Keywords

1 Case Summary

A 78-year-old woman was hospitalized for atypical chest pain. Her medical history was unremarkable, as was her initial 12-lead ECG. Coronary angiography performed due to an abnormal stress test showed a 90% lesion in the first obtuse marginal coronary artery that was stented successfully. Two-hours later, she developed nausea followed by transient loss of consciousness. Several long sinus pauses were noted on telemetry at that time (Fig. 16.1).

Fig. 16.1
figure 1

Inpatient telemetry corresponding to syncope

Should this patient be rushed back to the cardiac catheterization laboratory? Is there a role for pacemaker or implantable cardioverter-defibrillator (ICD) therapy? If so, would an electrophysiology study (EPS) be helpful in making this decision?

2 Case Discussion

This patient presents with her first episode of chest pain due to ischemic heart disease and her first serious encounter with the medical profession. In this context, and despite the presence of underlying heart disease [1], she had what appeared to be a vasovagal faint, in which asystole occurred. A careful history would have likely identified other episodes of vasovagal syncope (VVS) or pre-syncope in the patient’s past. Classic telemetric findings in this type of case include a gradual lengthening of the P-P, R-R and PR intervals with eventual atrioventricular block and/or sinus arrest.

A situational trigger was identified in this instance and the patient’s heart rhythm abnormalities resolved spontaneously. Overnight, telemetry was uneventful, and she was discharged the next day without intervention. She is being followed without further intervention planned for asystolic syncope.

A vasovagal reflex is the most common cause of syncope and is suggested by a young age at onset, presence of a prodrome (nausea, vomiting, sensation of heat, diaphoresis), syncope in the standing position or with positional changes, specific triggers (noxious stimuli, cough, deglutition, micturition, defecation), and dehydration. A meticulous patient history cannot be supplanted by head-up tilt table (HUTT) testing. VVS is usually benign and it can occur even if there is underlying cardiovascular disease. However, the presence of VVS does not preclude another, potentially life-threatening cause of syncope, as illustrated by the patient described in Case 15. Similarly, a patient with a potentially life-threatening cardiac condition (e.g., obstructive coronary artery disease) may also suffer from a benign cause of syncope, as illustrated in this patient. It is important to recognize that the vasovagal reflex can cause syncope in potentially serious and life-threatening conditions such as pulmonary embolus, aortic stenosis and inferior myocardial infarction [2].
* * * * * * * * *
_TASK INSTRUCTIONS_:
(1) Decide whether each statement below agrees with the syncope case report. Answer yes or no for each, and quote the words from the report that settle it.
(a) The stented lesion was in the first obtuse marginal coronary artery.
(b) The patient received a device before leaving the hospital.
(c) Head-up tilt table testing can take the place of a careful patient history.
(2) According to the syncope case report, what is the most common cause of syncope?
(3) Continue the syncope case report from its final sentence, in the same clinical register.

[Collected data entries]
* * * * * * * * *
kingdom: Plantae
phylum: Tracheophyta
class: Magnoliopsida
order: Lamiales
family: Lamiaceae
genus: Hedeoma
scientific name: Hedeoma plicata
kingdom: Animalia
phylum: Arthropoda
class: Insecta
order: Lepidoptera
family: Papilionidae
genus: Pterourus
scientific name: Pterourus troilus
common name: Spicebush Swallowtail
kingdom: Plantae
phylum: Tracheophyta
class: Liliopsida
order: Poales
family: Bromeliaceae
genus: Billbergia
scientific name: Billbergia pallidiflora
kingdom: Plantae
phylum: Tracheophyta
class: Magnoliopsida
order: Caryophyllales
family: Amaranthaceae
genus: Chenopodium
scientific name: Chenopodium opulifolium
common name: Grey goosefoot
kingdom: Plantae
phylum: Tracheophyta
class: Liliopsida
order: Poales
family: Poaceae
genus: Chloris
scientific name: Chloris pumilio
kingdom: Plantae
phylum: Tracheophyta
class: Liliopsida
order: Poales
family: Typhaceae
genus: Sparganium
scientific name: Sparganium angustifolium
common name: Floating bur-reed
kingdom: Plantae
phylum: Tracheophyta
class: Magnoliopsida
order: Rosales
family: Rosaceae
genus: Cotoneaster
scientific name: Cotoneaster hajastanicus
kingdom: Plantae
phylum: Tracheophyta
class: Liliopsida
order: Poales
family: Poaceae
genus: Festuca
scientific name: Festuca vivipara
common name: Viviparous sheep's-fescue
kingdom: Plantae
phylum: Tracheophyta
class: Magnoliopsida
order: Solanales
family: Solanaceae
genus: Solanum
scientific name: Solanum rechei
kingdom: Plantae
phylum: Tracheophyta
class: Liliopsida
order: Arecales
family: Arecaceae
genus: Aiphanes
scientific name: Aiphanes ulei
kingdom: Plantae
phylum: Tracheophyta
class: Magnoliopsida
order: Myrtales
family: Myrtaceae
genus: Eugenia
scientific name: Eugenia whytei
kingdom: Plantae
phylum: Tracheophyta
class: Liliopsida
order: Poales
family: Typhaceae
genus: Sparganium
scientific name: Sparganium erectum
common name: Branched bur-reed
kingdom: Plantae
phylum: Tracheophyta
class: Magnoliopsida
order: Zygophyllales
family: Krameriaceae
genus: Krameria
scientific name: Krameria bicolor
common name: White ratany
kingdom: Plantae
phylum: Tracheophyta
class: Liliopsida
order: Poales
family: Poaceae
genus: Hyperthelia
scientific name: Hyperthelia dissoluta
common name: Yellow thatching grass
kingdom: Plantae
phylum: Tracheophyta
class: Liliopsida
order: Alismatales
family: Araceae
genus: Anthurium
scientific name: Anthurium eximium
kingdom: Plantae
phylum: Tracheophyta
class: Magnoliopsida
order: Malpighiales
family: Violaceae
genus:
* * * * * * * * *
_ANSWERS GIVEN_:
(1)
(a) Yes: "a 90% lesion in the first obtuse marginal coronary artery that was stented successfully"
(b) No: "she was discharged the next day without intervention"
(c) No: "A meticulous patient history cannot be supplanted by head-up tilt table (HUTT) testing."

(2) A vasovagal reflex is the most common cause of syncope.

(3)
Nothing in this patient’s vignette suggested an acute coronary syndrome (ACS) or any other indication to perform another cardiac catheterization. Electrocardiographic evidence of ACS, such as in-stent thrombosis in the first obtuse marginal territory, would have manifested as ventricular repolarization abnormalities and/or ventricular arrhythmia, not transient asystole. Long-term monitoring was unnecessary because there was a readily identifiable and reversible trigger for her episode. Likewise, EPS would be unhelpful in establishing the diagnosis of VVS.

Appropriate acute interventions in this setting included placing the patient in recumbent position or in Trendelenburg position, intravenous fluid bolus with 0.9% normal saline, removal of the inciting trigger (e.g., pain or other noxious stimuli), and, possibly, atropine 0.5 mg intravenous push. Conservative measures, such as avoiding dehydration, liberalizing salt intake, and avoiding rapid changes in posture, as well as avoidance of potential triggers (when possible) are appropriate as initial long-term management strategies here. Occasionally, advanced therapies are required [3].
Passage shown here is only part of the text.